**WORK TO COMPLETE**. From the entries provided below, copy each line that contains the word "wrist".

[Images with bounding boxes]
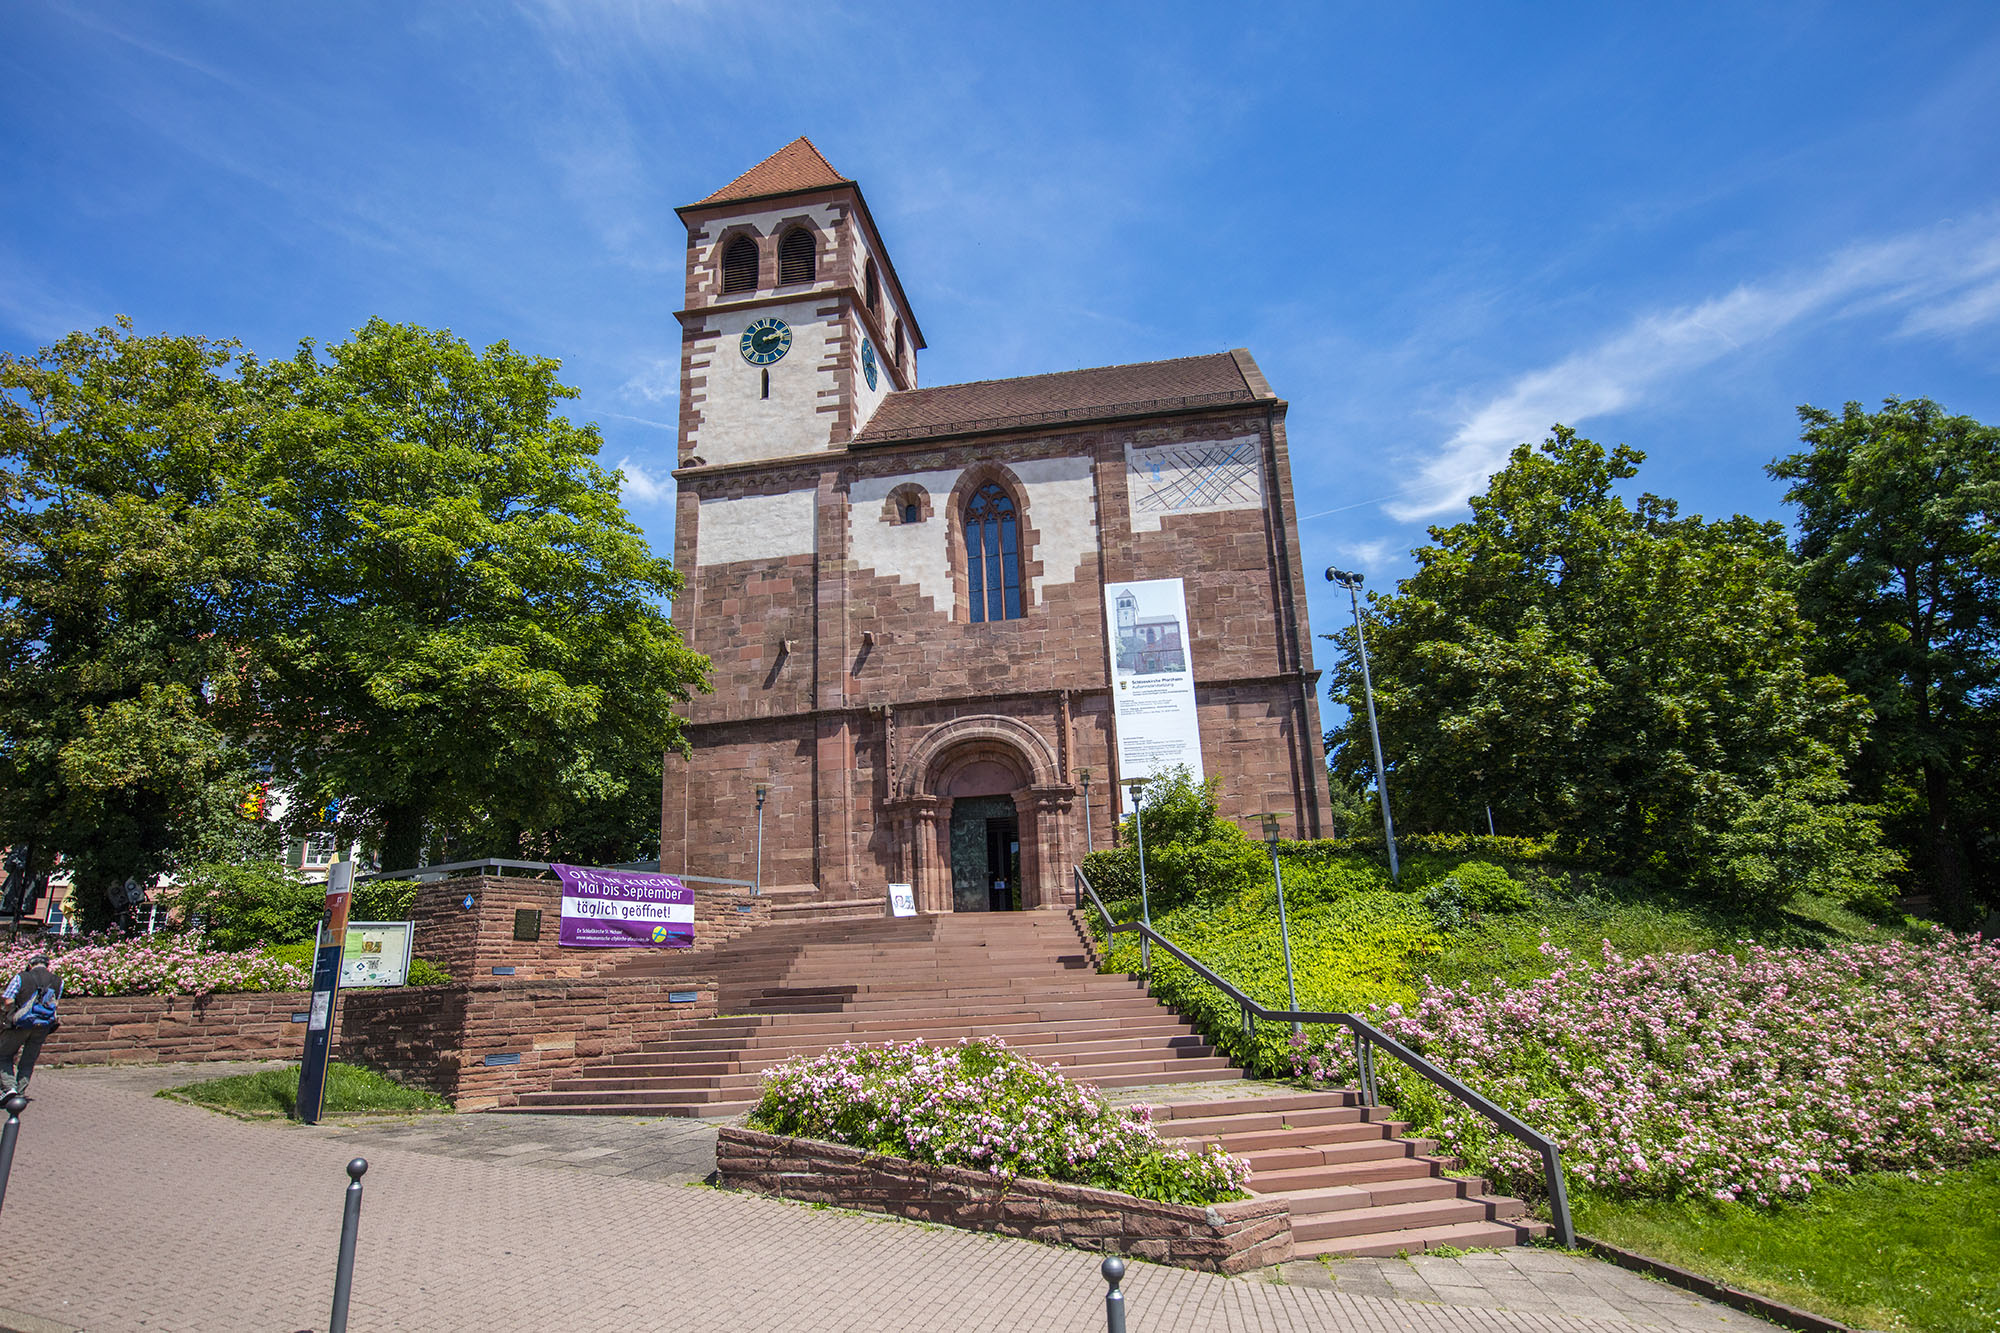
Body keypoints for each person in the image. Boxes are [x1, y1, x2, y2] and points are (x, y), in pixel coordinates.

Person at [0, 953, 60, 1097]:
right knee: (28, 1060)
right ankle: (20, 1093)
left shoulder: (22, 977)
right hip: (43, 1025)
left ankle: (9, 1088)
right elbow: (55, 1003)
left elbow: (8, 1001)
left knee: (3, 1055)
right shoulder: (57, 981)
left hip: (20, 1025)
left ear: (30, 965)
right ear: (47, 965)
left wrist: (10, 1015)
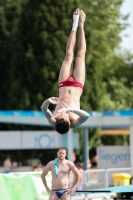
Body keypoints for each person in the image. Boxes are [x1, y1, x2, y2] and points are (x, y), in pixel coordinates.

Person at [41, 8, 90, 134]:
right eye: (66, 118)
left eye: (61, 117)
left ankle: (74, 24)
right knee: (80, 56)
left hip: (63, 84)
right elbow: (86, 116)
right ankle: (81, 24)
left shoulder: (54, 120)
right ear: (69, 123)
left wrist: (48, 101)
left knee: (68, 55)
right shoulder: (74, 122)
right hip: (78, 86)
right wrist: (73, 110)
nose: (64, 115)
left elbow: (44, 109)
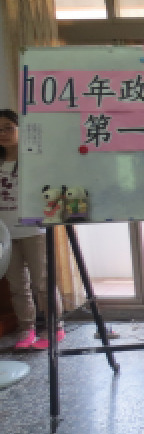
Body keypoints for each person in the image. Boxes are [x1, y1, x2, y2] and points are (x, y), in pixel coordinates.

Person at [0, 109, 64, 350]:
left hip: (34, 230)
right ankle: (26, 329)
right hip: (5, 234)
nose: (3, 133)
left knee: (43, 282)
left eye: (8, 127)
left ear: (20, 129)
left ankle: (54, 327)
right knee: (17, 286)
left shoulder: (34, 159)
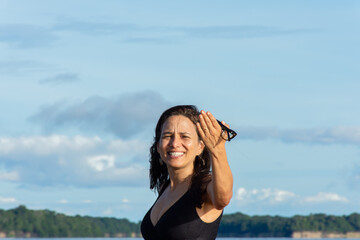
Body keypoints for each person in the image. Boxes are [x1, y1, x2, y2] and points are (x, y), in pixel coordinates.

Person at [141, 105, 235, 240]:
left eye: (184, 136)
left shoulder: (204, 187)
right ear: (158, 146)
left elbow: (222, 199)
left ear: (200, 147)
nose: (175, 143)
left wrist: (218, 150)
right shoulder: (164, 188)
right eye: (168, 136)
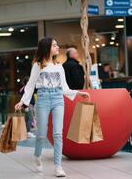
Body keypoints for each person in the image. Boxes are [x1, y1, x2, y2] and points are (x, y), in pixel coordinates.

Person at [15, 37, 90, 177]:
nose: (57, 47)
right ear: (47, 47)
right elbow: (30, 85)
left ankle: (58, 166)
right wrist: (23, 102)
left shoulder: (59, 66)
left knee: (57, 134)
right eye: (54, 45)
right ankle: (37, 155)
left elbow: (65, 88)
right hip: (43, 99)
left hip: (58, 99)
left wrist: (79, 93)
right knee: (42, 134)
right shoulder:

**RESULT BELOW**.
left wrist: (10, 1015)
left wrist: (48, 101)
right wrist: (73, 110)
left wrist: (218, 150)
right wrist: (23, 102)
left wrist: (79, 93)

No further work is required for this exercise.